The right wing leading edge ribs and skin were separated from the front spar and the aft skins, and the right wing had sustained significant impact damage. The carburetor throttle valve was found in the closed position. The propeller spinner was crushed.
Both propeller blades were loose in the hub assembly; both blades were bent aft, and exhibited extensive chordwise scratching.
The outboard tip of one blade, approximately 8 inches in length, was separated from the blade. This blade tip was recovered in the vicinity of the fuselage, and exhibited extensive chordwise scratching and leading edge gouges.
The engine and propeller separated from the engine mount and were comparatively undamaged by fire. The crankshaft was bent, the carburetor mounting flange was broken off, and it was noted that the oil cap was missing from the engine. The oil cap was found in the wreckage distribution path.
Ground scars were observed on a bearing of approximately 280 degrees from the main wreckage.

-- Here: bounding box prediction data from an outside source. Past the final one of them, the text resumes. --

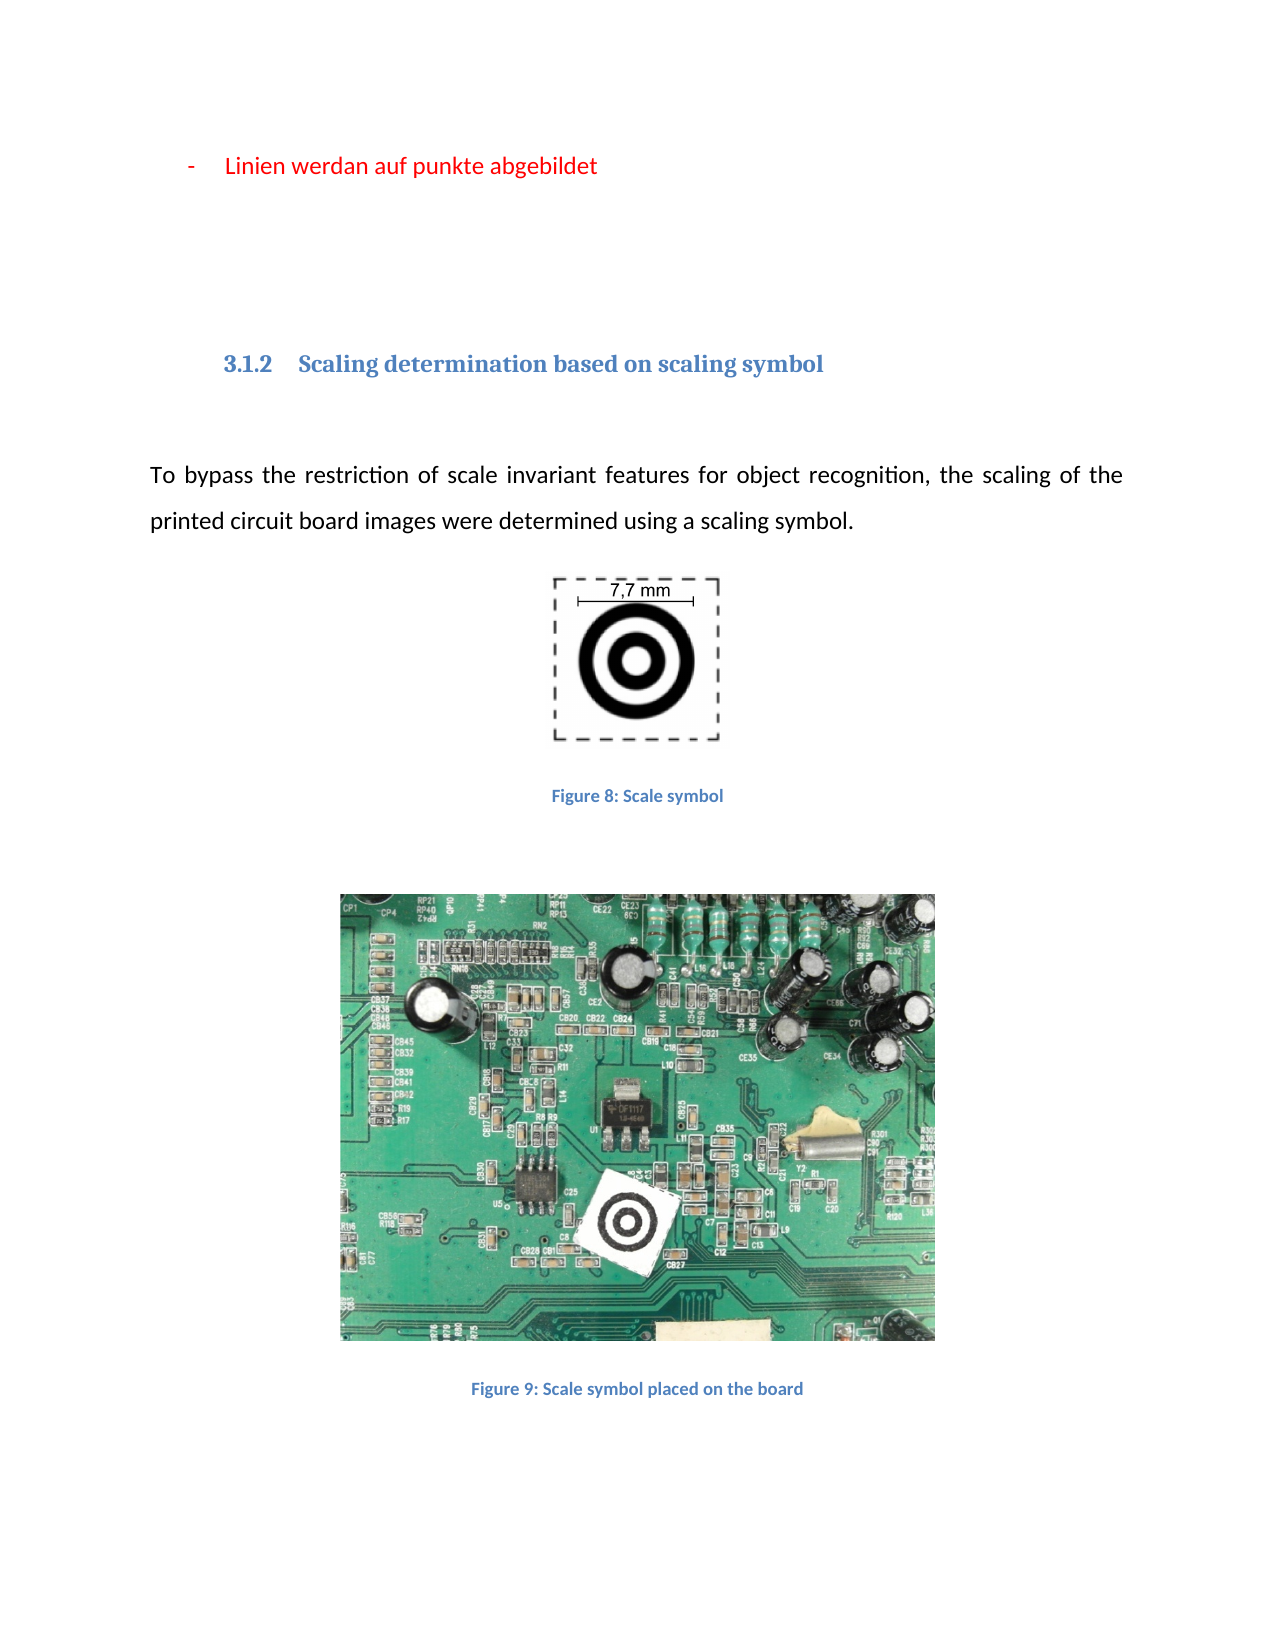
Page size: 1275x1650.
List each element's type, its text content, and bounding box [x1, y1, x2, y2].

subtitle Scaling determination based on scaling symbol [224, 350, 1125, 378]
text Figure : Scale symbol placed on the board [150, 1377, 1125, 1399]
list Linien werdan auf punkte abgebildet [187, 150, 1125, 181]
text To bypass the restriction of scale invariant features for object recognition, the scaling of the printed circuit board images were determined using a scaling symbol. [150, 459, 1125, 536]
text Figure : Scale symbol [150, 784, 1125, 807]
picture [545, 571, 730, 749]
picture [340, 894, 935, 1341]
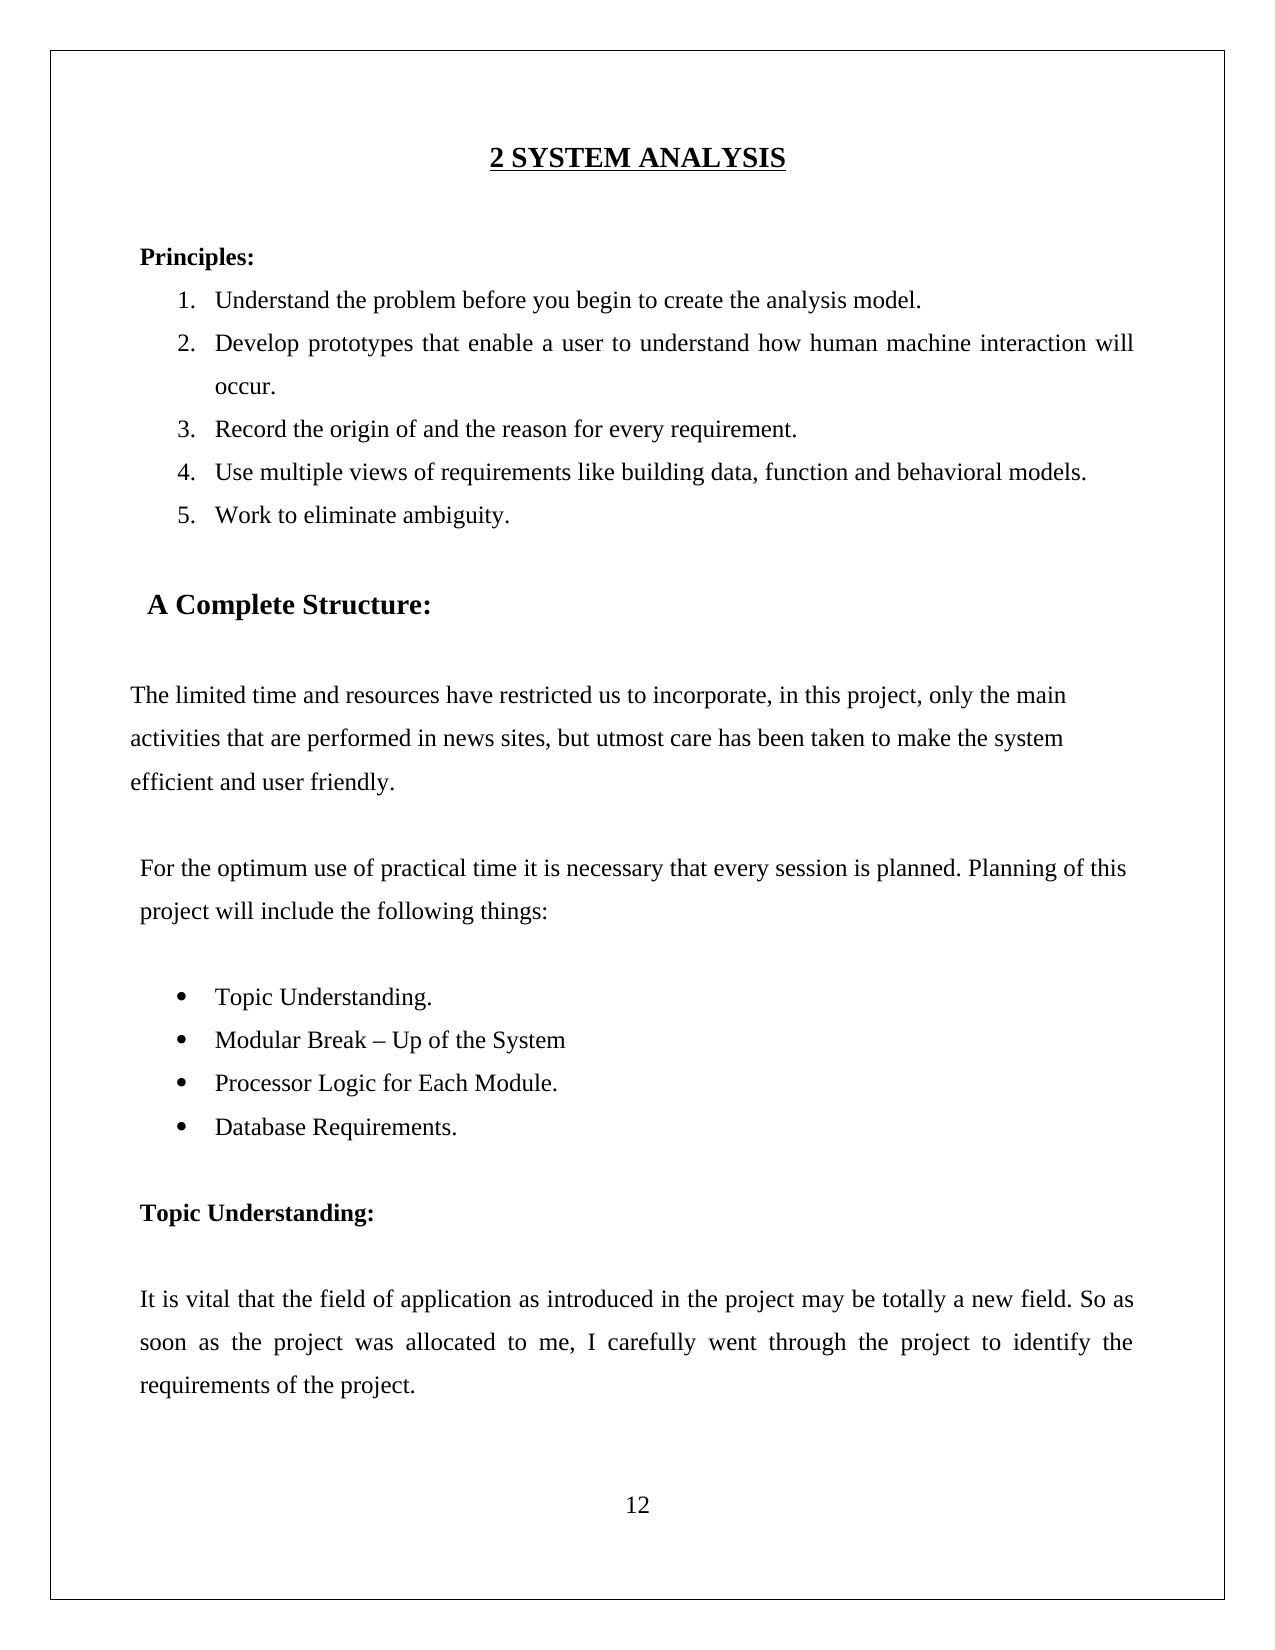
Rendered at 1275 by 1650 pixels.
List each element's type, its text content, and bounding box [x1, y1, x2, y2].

First evidence of ground scars was about 100 feet away from the main wreckage, where pieces of a blue-green navigation light globe were found. About 20 feet closer to the wreckage, deeper ground scars attributed to the nose of the aircraft were observed. Plexiglass, engine muffler, right wing leading edge cuff, and other debris were found in the wreckage distribution path between the first ground scar and the main wreckage.
MEDICAL AND PATHOLOGICAL INFORMATION
Toxicological testing was done on the pilot. Results were negative. An autopsy was conducted, with the determination of extensive trauma related to the aircraft accident and post crash fire. The pathologist noted moderate coronary atherosclerosis as a significant finding.
TESTS AND RESEARCH
The engine was inspected and partially disassembled at Gustin Aviation, in Lewiston, Idaho. During the inspection, valve train continuity, compression, magneto spark, and engine rotation were noted. The oil screen was free of contamination. No pre-impact mechanical anomalies were noted.
The wreckage was released to the insurance adjuster, and was in storage at Gustin Aviation, Lewiston, Idaho at the time of release.